Today, project manager Dylan Eastman shares the special experience of designing and sourcing material for that amazing dining room table. As of today, it’s the most pinned of our virtual tour images on Pinterest. You certainly do love it, as do we! See the dining table in our great room virtual tour and see the exclusive how-to project here.
In designing the kitchen table, I wanted to use reclaimed wood to counter some of the more refined elements in the front rooms. I also wanted to add color without relying heavily on place setting and flowers. With the coastal setting of this year’s house, I knew a beach motif (done right) would accent the wood while giving an additional dimension to the table. So I went on the hunt for local sea glass and shells.
On the drive to Harker’s Island, I discovered a place call Captain Blaine’s, a store that sells fresh seafood and local crafts.
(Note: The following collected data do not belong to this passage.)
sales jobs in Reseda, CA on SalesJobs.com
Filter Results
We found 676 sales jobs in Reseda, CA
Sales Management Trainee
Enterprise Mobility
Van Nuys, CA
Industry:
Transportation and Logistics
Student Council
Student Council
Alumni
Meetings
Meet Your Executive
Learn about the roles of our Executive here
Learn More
The owner walks the beach regularly to collect shells and sea glass (which she sorts by color) to sell in the shop. I carefully picked through her inventory of beach treasures, looking for just the right colors and textures. Portions of bottles with imprinted text were saved. Remnants of old decorative glass windows were culled. Then I mixed in pearlescent sea scallops, iridescent witch’s nails and purple wampum to accent the glass.
After making my purchase, we chatted at length about the island and the origin of the glass and shells. Originally home to the Coree native American tribe, Harker’s Island attracted residents through the colonial period. In the late 1800s, hurricanes drove even more residents to the island from the storm-devastated outer banks. Until 1941, the only way on or off the island was by boat or ferry — it was not uncommon for residents to cast household debris (back then, mostly wood-, porcelain- or glass-based) into the sound. I figured that most of the sea glass I selected was between 70 and 100 years old.
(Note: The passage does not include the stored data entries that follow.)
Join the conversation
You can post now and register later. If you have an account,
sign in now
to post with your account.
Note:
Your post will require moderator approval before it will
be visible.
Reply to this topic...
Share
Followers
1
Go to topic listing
During the table build, sand from our beach on the Core Sound was laid out to dry under the cabin cam. LEDs were run around the interior perimeter of the table to give a 21st-century accent. Then show host Chris Grundy and Kitchen Crashers host Alison Victoria carefully completed the beach motif by placing each piece of glass or shell in its perfect location. A signed message in a bottle was even left for the future winner of this home. Finally, a piece of clear glass was set over the motif to complete the top. In the end, this table represents the history of our house, the history of the coast and a modern take on upcycling.